- A Comissão Parlamentar de Inquérito (CPI) da Habitação de Interesse Social foi criada na Câmara Municipal de São Paulo para investigar fraudes no mercado de moradia popular.
- A decisão judicial que permitiu a criação da CPI ocorreu na semana passada, e a comissão já convocou construtoras e bancos, incluindo Cyrela Brazil Realty, You Inc, MF7 Empreendimentos e Benx Empreendimentos Imobiliários.
- A CPI buscará informações sobre contratos e convênios da prefeitura, além de dados de cartórios de imóveis e registros de financiamento.
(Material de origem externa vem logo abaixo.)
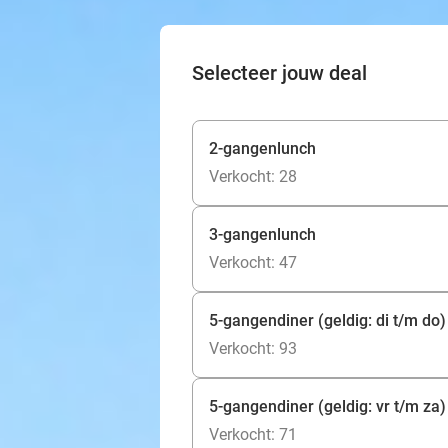
Selecteer jouw deal
2-gangenlunch
Verkocht: 28
3-gangenlunch
Verkocht: 47
5-gangendiner (geldig: di t/m do)
Verkocht: 93
5-gangendiner (geldig: vr t/m za)
Verkocht: 71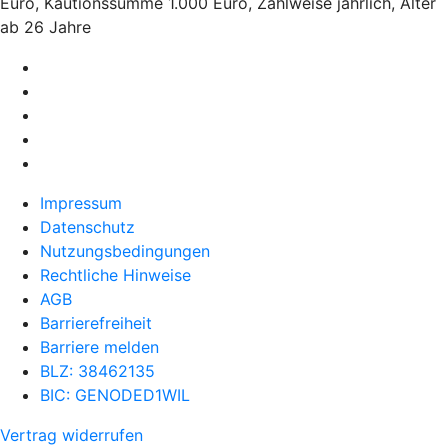
Euro, Kautionssumme 1.000 Euro, Zahlweise jährlich, Alter
ab 26 Jahre
Impressum
Datenschutz
Nutzungsbedingungen
Rechtliche Hinweise
AGB
Barrierefreiheit
Barriere melden
BLZ: 38462135
BIC: GENODED1WIL
Vertrag widerrufen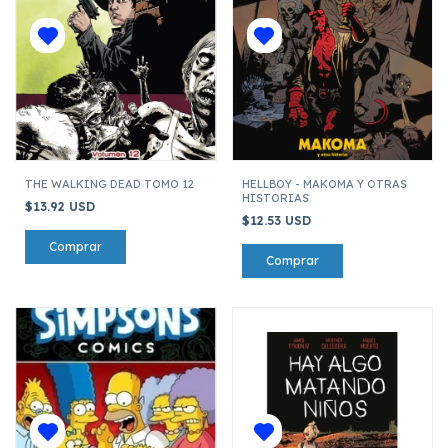
THE WALKING DEAD TOMO 12
HELLBOY - MAKOMA Y OTRAS
HISTORIAS
$13.92 USD
$12.53 USD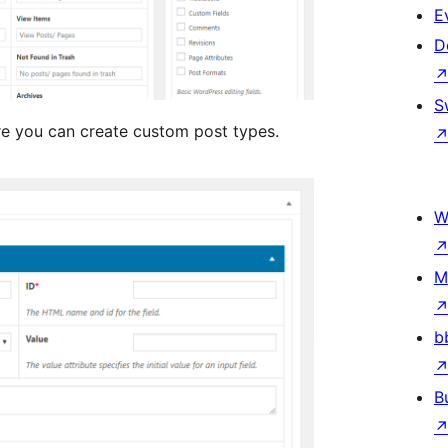
E
D
S
e you can create custom post types.
W
M
b
B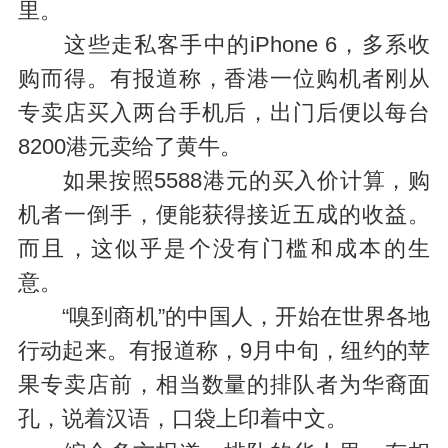
里。
这些走私客手中的iPhone 6，多系收
购而得。有报道称，香港一位购机者刚从
专卖店买入两台手机后，出门后便以每台
8200港元卖给了黄牛。
如果按照5588港元的买入价计算，购
机者一倒手，便能获得接近五成的收益。
而且，这似乎是个没有门槛和成本的生
意。
“嗅到商机”的中国人，开始在世界各地
行动起来。有报道称，9月中旬，纽约的苹
果专卖店前，相当数量的排队者为华裔面
孔，说着汉语，口袋上印着中文。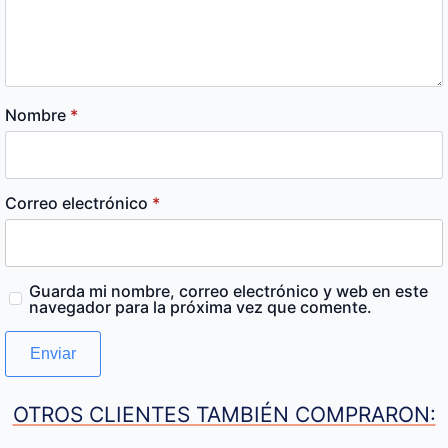
Nombre
*
Correo electrónico
*
Guarda mi nombre, correo electrónico y web en este
navegador para la próxima vez que comente.
OTROS CLIENTES TAMBIÉN COMPRARON: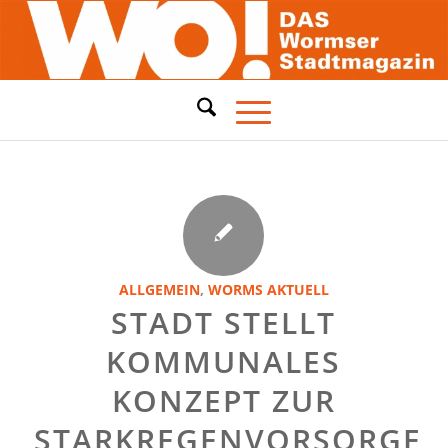
ALLGEMEIN
,
WORMS AKTUELL
STADT STELLT
KOMMUNALES
KONZEPT ZUR
STARKREGENVORSORGE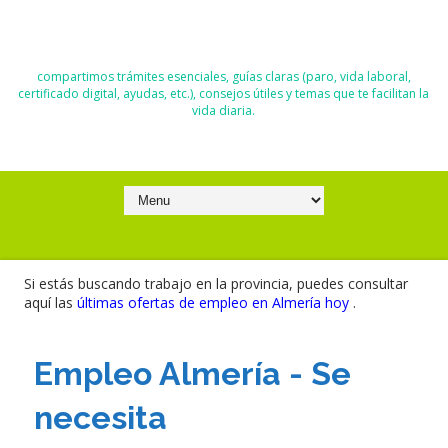
El Blog de Moisés y Ana
compartimos trámites esenciales, guías claras (paro, vida laboral,
certificado digital, ayudas, etc.), consejos útiles y temas que te facilitan la
vida diaria.
Si estás buscando trabajo en la provincia, puedes consultar
aquí las
últimas ofertas de empleo en Almería hoy
.
Empleo Almería - Se
necesita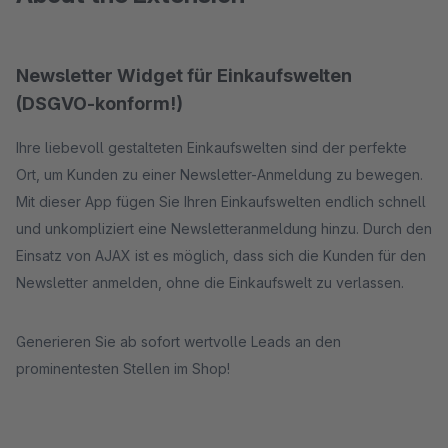
Newsletter Widget für Einkaufswelten
(DSGVO-konform!)
Ihre liebevoll gestalteten Einkaufswelten sind der perfekte
Ort, um Kunden zu einer Newsletter-Anmeldung zu bewegen.
Mit dieser App fügen Sie Ihren Einkaufswelten endlich schnell
und unkompliziert eine Newsletteranmeldung hinzu. Durch den
Einsatz von AJAX ist es möglich, dass sich die Kunden für den
Newsletter anmelden, ohne die Einkaufswelt zu verlassen.
Generieren Sie ab sofort wertvolle Leads an den
prominentesten Stellen im Shop!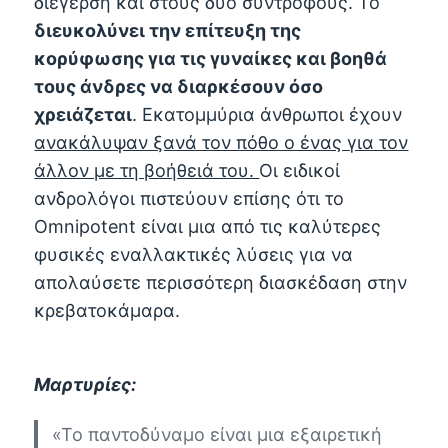
διέγερση και στους δύο συντρόφους. Το
διευκολύνει την επίτευξη της
κορύφωσης για τις γυναίκες και βοηθά
τους άνδρες να διαρκέσουν όσο
χρειάζεται
. Εκατομμύρια άνθρωποι έχουν
ανακάλυψαν ξανά τον πόθο ο ένας για τον
άλλον με τη βοήθειά του.
Οι ειδικοί
ανδρολόγοι πιστεύουν επίσης ότι το
Omnipotent είναι μια από τις καλύτερες
φυσικές εναλλακτικές λύσεις για να
απολαύσετε περισσότερη διασκέδαση στην
κρεβατοκάμαρα.
Μαρτυρίες:
«Το παντοδύναμο είναι μια εξαιρετική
- Desde 2014, a legislação permite a produção privada de habitação de interesse social, mas investigações indicam que moradias estão sendo vendidas a pessoas com alto poder aquisitivo.
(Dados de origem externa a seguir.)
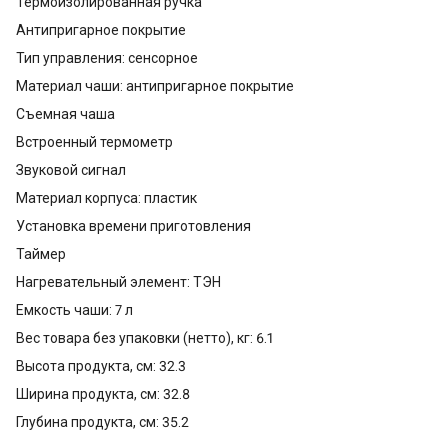
Термоизолированная ручка
Антипригарное покрытие
Тип управления: сенсорное
Материал чаши: антипригарное покрытие
Съемная чаша
Встроенный термометр
Звуковой сигнал
Материал корпуса: пластик
Установка времени приготовления
Таймер
Нагревательный элемент: ТЭН
Емкость чаши: 7 л
Вес товара без упаковки (нетто), кг: 6.1
Высота продукта, см: 32.3
Ширина продукта, см: 32.8
Глубина продукта, см: 35.2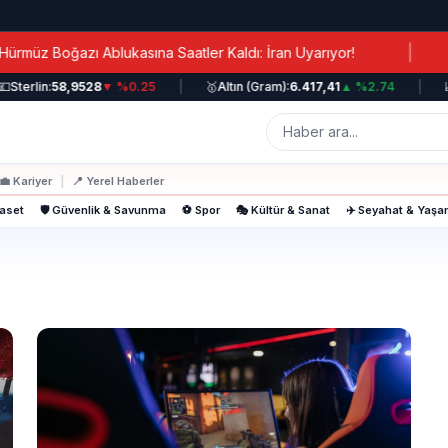
|
z Boğazı Ablukasına Saatler Kaldı: İran Uyarıyor!
Ka
Sterlin:
58,9528
▼ %0.25
|
🥇
Altın (Gram):
6.417,41
▲ %2.74
|
📈
💼
Kariyer
|
📍
Yerel Haberler
yaset
🛡️ Güvenlik & Savunma
⚽ Spor
🎭 Kültür & Sanat
✈️ Seyahat & Yaş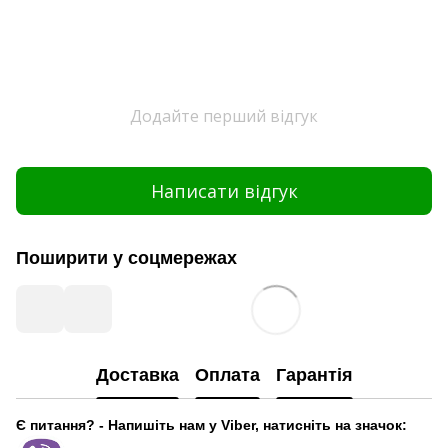
Додайте перший відгук
Написати відгук
Поширити у соцмережах
Доставка
Оплата
Гарантія
Є питання? - Напишіть нам у Viber, натисніть на значок: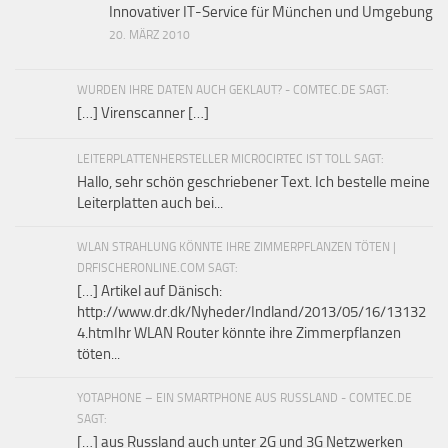
Innovativer IT-Service für München und Umgebung
20. MÄRZ 2010
WURDEN IHRE DATEN AUCH GEKLAUT? - COMTEC.DE SAGT:
[…] Virenscanner […]
LEITERPLATTENHERSTELLER MICROCIRTEC IST TOLL SAGT:
Hallo, sehr schön geschriebener Text. Ich bestelle meine
Leiterplatten auch bei...
WLAN STRAHLUNG KÖNNTE IHRE ZIMMERPFLANZEN TÖTEN |
DRFISCHERONLINE.COM SAGT:
[…] Artikel auf Dänisch:
http://www.dr.dk/Nyheder/Indland/2013/05/16/13132
4.htmIhr WLAN Router könnte ihre Zimmerpflanzen
töten...
YOTAPHONE – EIN SMARTPHONE AUS RUSSLAND - COMTEC.DE
SAGT:
[…] aus Russland auch unter 2G und 3G Netzwerken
- O Ministério Público recebeu cerca de seis mil quinhentas denúncias de fraudes em transações de moradia popular entre janeiro e agosto deste ano.
A Comissão Parlamentar de Inquérito (CPI) da Habitação de Interesse Social foi instaurada na Câmara Municipal de São Paulo para investigar possíveis fraudes no mercado de moradia popular. A decisão judicial que permitiu a criação da CPI ocorreu na semana passada, e a comissão já convocou representantes de diversas construtoras e bancos.
Entre as empresas convocadas estão Cyrela Brazil Realty, You Inc, MF7 Empreendimentos e Benx Empreendimentos Imobiliários. A CPI também buscará levantar informações sobre contratos e convênios firmados pela prefeitura, além de solicitar dados a cartórios de imóveis e registros de financiamento. As reuniões da CPI ocorrerão semanalmente, com investigações previstas até o final do ano.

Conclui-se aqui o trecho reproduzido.